[Data entries]
========================================================================

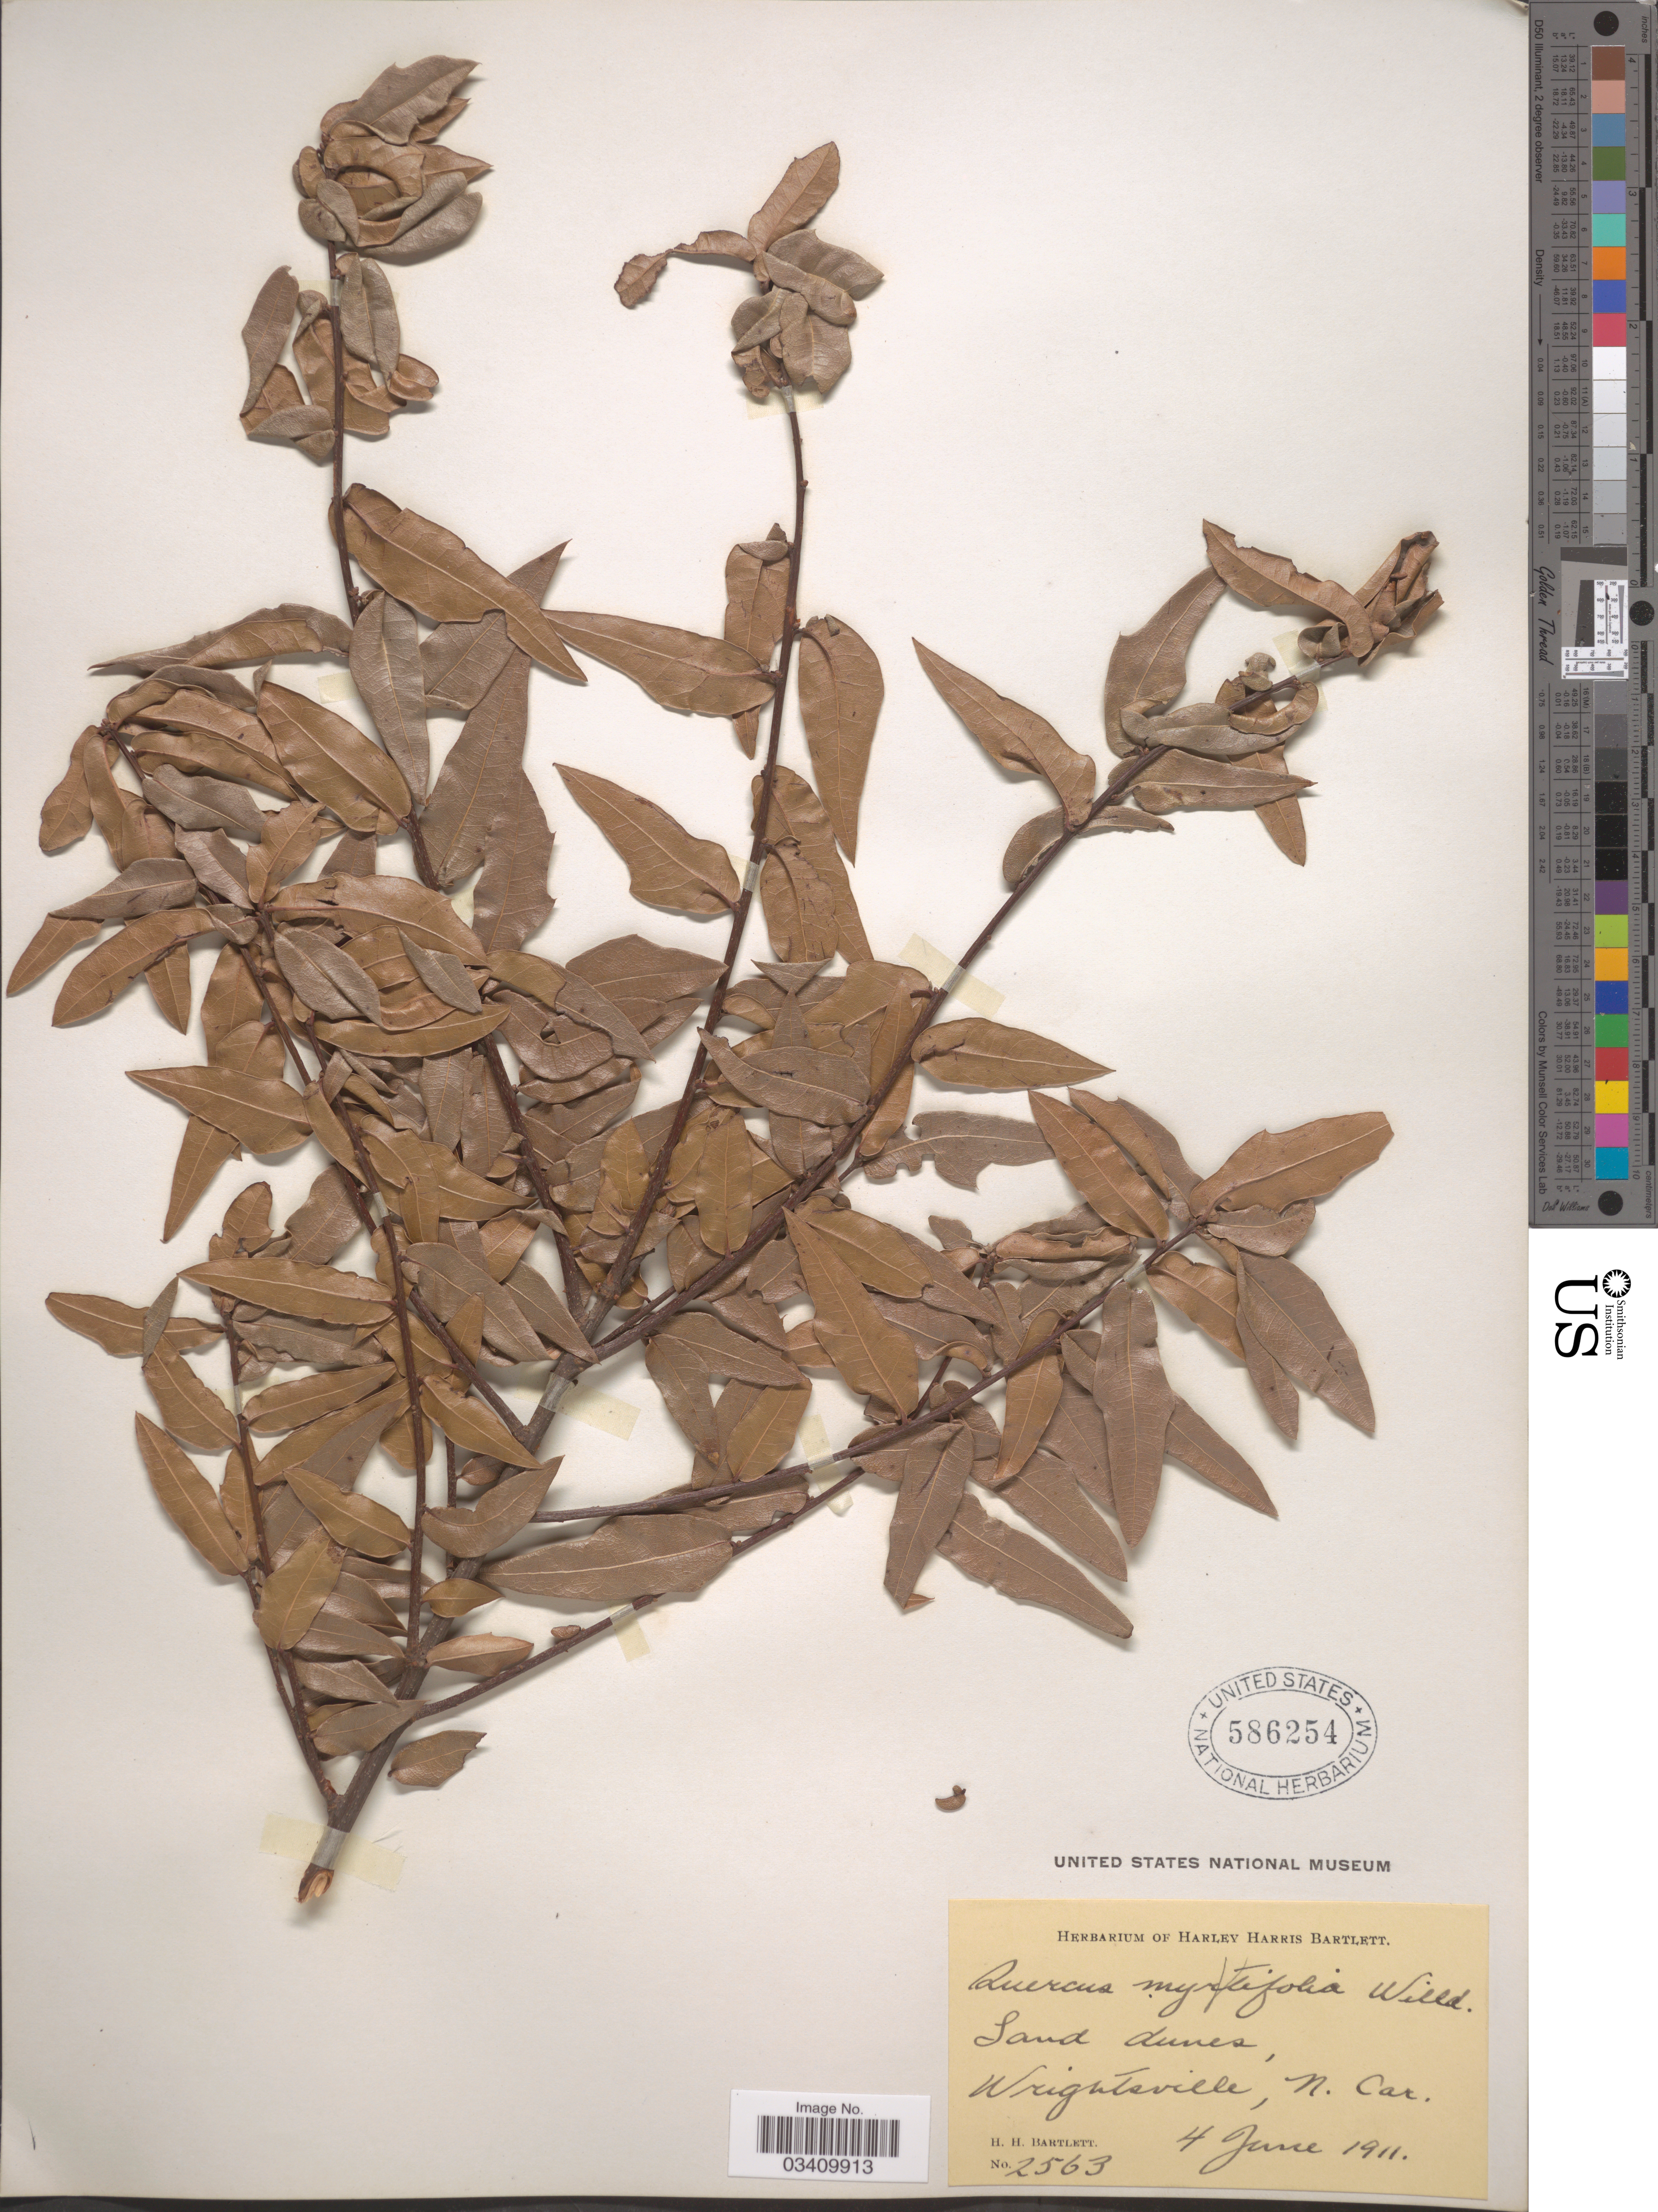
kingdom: Plantae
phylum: Tracheophyta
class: Magnoliopsida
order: Fagales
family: Fagaceae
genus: Quercus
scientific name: Quercus sp.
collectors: H. H. Bartlett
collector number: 2563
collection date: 1911-06-04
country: United States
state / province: North Carolina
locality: Sand dunes, Wrightsville.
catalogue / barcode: US 586254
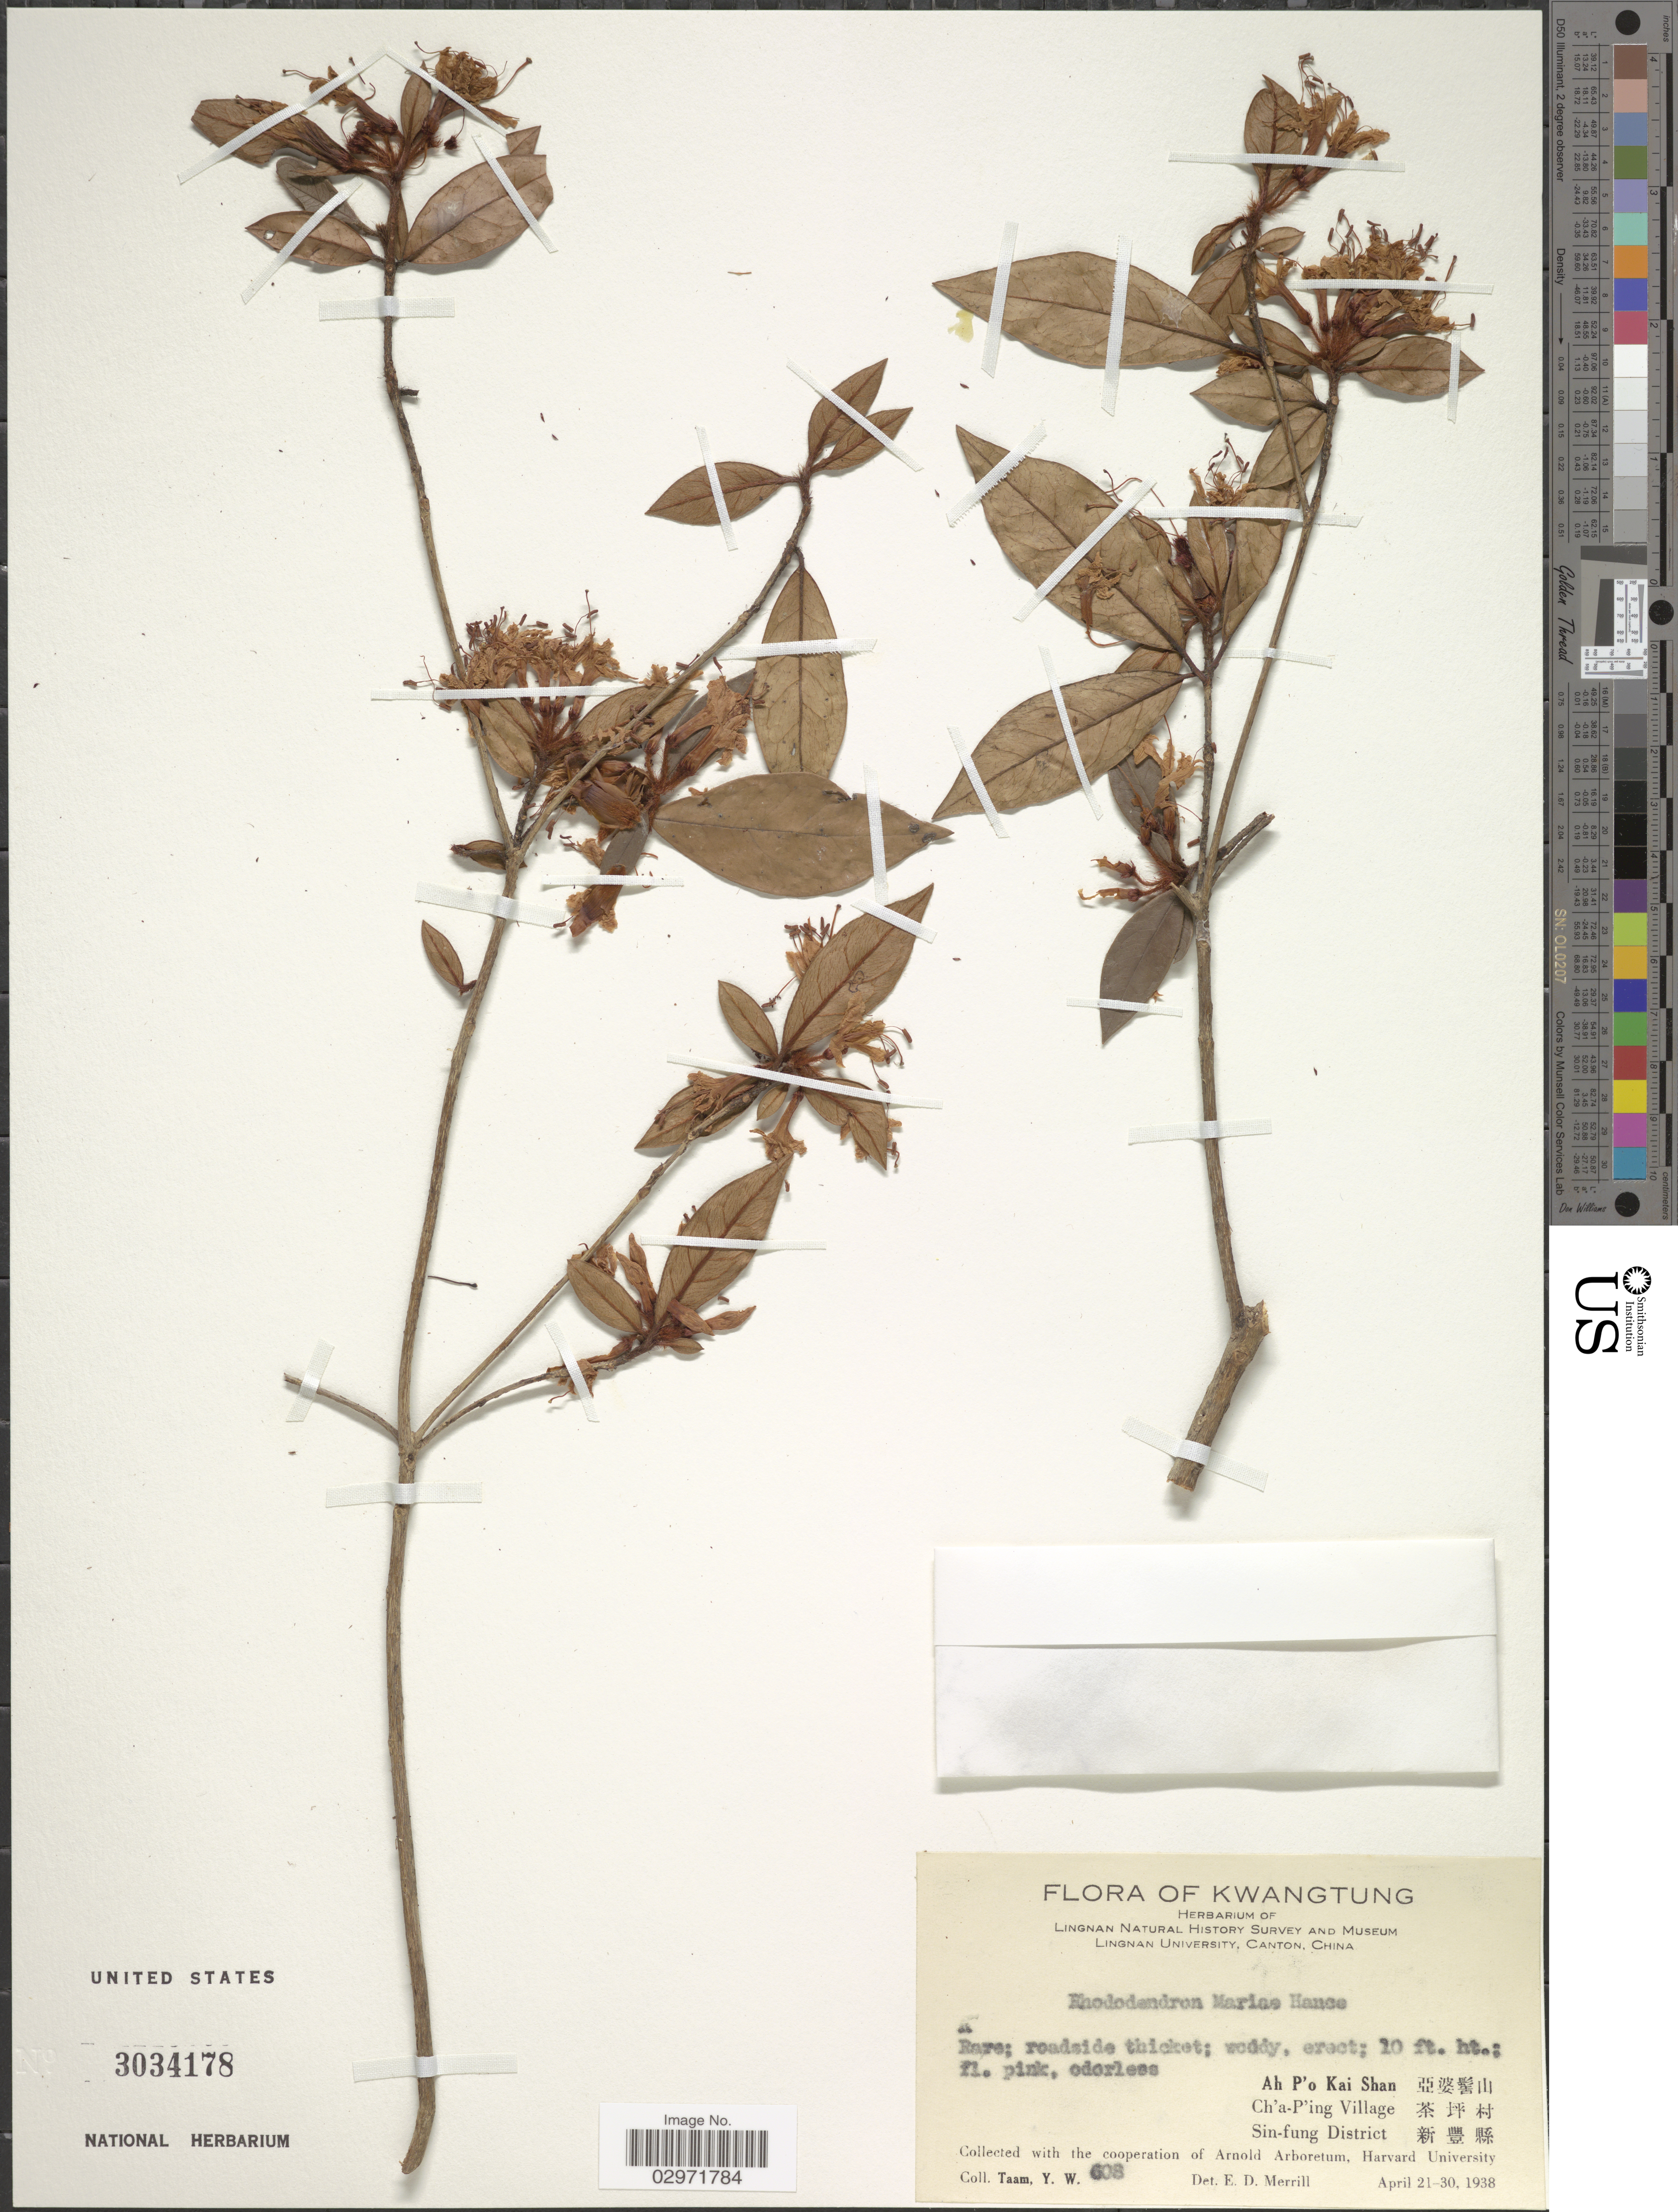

========================================================================

To be done:
Arrange the lines of these rows as a numbered list, skipping any blank lines. Leave the pictures out of your answer.

Result below:
1. kingdom: Plantae
2. phylum: Tracheophyta
3. class: Magnoliopsida
4. order: Fagales
5. family: Fagaceae
6. genus: Quercus
7. scientific name: Quercus sp.
8. collectors: H. H. Bartlett
9. collector number: 2563
10. collection date: 1911-06-04
11. country: United States
12. state / province: North Carolina
13. locality: Sand dunes, Wrightsville.
14. catalogue / barcode: US 586254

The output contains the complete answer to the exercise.